**Extracted material**
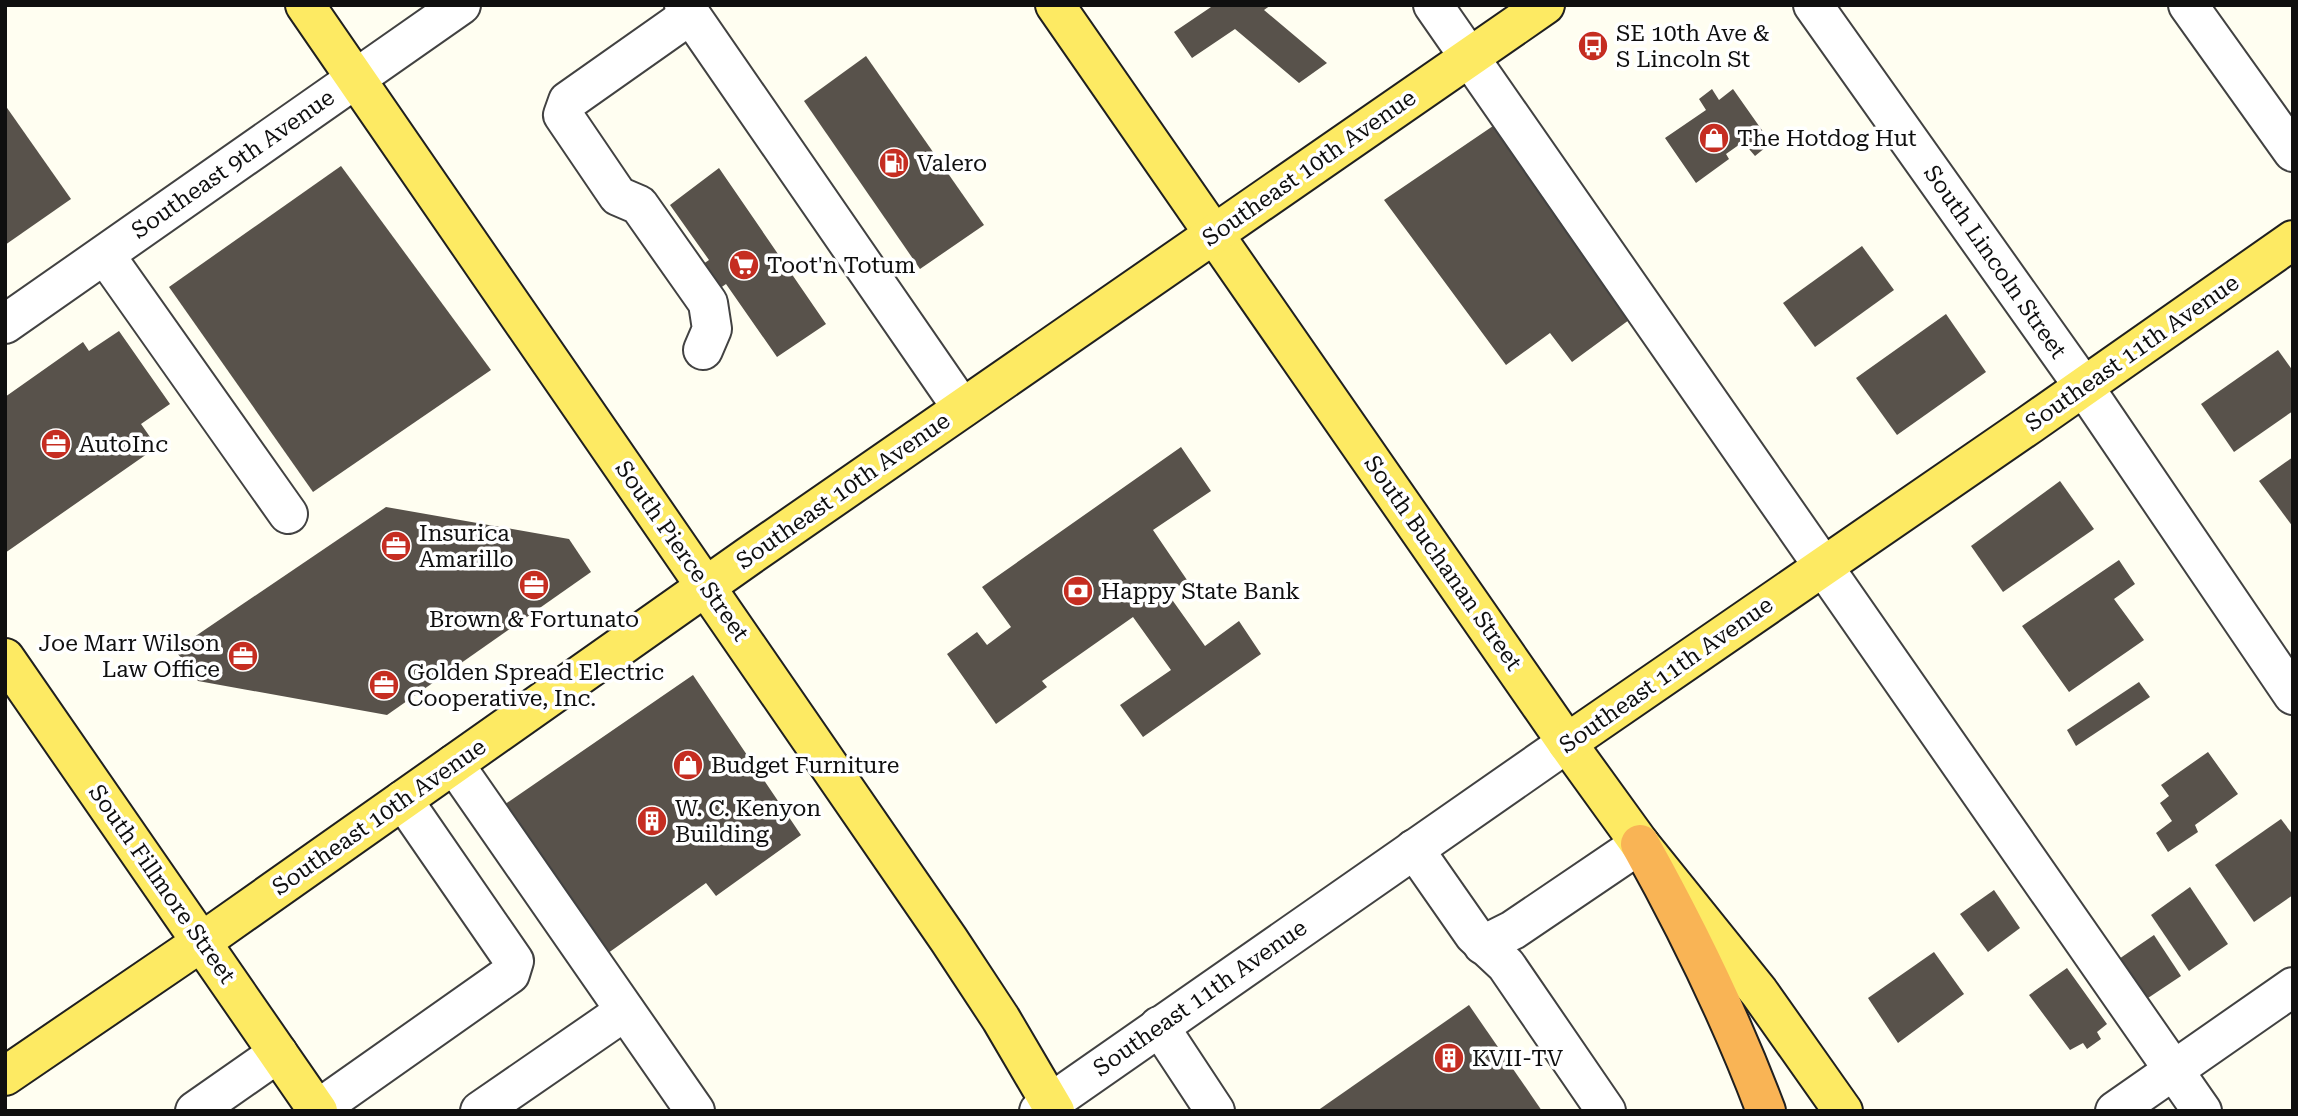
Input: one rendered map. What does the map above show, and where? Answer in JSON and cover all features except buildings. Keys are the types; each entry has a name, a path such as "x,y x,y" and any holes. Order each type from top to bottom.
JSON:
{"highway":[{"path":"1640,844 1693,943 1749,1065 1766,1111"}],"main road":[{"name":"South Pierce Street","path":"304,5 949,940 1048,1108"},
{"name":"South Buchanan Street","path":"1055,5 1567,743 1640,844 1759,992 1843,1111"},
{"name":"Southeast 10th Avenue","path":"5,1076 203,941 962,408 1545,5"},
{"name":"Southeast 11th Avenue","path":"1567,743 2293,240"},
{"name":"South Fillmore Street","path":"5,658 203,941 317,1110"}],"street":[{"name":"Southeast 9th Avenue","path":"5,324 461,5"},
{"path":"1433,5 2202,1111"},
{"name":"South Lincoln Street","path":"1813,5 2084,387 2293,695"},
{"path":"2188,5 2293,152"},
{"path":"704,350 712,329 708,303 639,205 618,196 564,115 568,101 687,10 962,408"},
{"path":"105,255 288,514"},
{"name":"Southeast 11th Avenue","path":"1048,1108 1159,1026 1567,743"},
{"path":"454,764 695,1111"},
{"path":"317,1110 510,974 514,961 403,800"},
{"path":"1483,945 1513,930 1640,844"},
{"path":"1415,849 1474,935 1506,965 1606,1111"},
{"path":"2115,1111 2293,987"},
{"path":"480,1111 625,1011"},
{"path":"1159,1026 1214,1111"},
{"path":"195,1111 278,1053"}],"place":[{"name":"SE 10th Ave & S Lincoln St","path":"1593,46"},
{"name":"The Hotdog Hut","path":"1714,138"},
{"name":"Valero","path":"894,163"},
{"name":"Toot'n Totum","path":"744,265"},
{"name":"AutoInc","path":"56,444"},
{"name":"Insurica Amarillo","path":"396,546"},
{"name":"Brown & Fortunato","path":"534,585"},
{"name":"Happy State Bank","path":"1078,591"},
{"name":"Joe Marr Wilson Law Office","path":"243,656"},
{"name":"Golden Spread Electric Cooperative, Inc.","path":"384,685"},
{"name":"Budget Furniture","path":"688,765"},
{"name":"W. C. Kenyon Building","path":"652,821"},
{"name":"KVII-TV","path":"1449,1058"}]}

**About this exercise**
An exact transcript of the listing is needed, free of pictures.

**Written solution**
Input: one rendered map. What does the map above show, and where? Answer in JSON and cover all features except buildings. Keys are the types; each entry has a name, a path such as "x,y x,y" and any holes. Order each type from top to bottom.
JSON:
{"highway":[{"path":"1640,844 1693,943 1749,1065 1766,1111"}],"main road":[{"name":"South Pierce Street","path":"304,5 949,940 1048,1108"},
{"name":"South Buchanan Street","path":"1055,5 1567,743 1640,844 1759,992 1843,1111"},
{"name":"Southeast 10th Avenue","path":"5,1076 203,941 962,408 1545,5"},
{"name":"Southeast 11th Avenue","path":"1567,743 2293,240"},
{"name":"South Fillmore Street","path":"5,658 203,941 317,1110"}],"street":[{"name":"Southeast 9th Avenue","path":"5,324 461,5"},
{"path":"1433,5 2202,1111"},
{"name":"South Lincoln Street","path":"1813,5 2084,387 2293,695"},
{"path":"2188,5 2293,152"},
{"path":"704,350 712,329 708,303 639,205 618,196 564,115 568,101 687,10 962,408"},
{"path":"105,255 288,514"},
{"name":"Southeast 11th Avenue","path":"1048,1108 1159,1026 1567,743"},
{"path":"454,764 695,1111"},
{"path":"317,1110 510,974 514,961 403,800"},
{"path":"1483,945 1513,930 1640,844"},
{"path":"1415,849 1474,935 1506,965 1606,1111"},
{"path":"2115,1111 2293,987"},
{"path":"480,1111 625,1011"},
{"path":"1159,1026 1214,1111"},
{"path":"195,1111 278,1053"}],"place":[{"name":"SE 10th Ave & S Lincoln St","path":"1593,46"},
{"name":"The Hotdog Hut","path":"1714,138"},
{"name":"Valero","path":"894,163"},
{"name":"Toot'n Totum","path":"744,265"},
{"name":"AutoInc","path":"56,444"},
{"name":"Insurica Amarillo","path":"396,546"},
{"name":"Brown & Fortunato","path":"534,585"},
{"name":"Happy State Bank","path":"1078,591"},
{"name":"Joe Marr Wilson Law Office","path":"243,656"},
{"name":"Golden Spread Electric Cooperative, Inc.","path":"384,685"},
{"name":"Budget Furniture","path":"688,765"},
{"name":"W. C. Kenyon Building","path":"652,821"},
{"name":"KVII-TV","path":"1449,1058"}]}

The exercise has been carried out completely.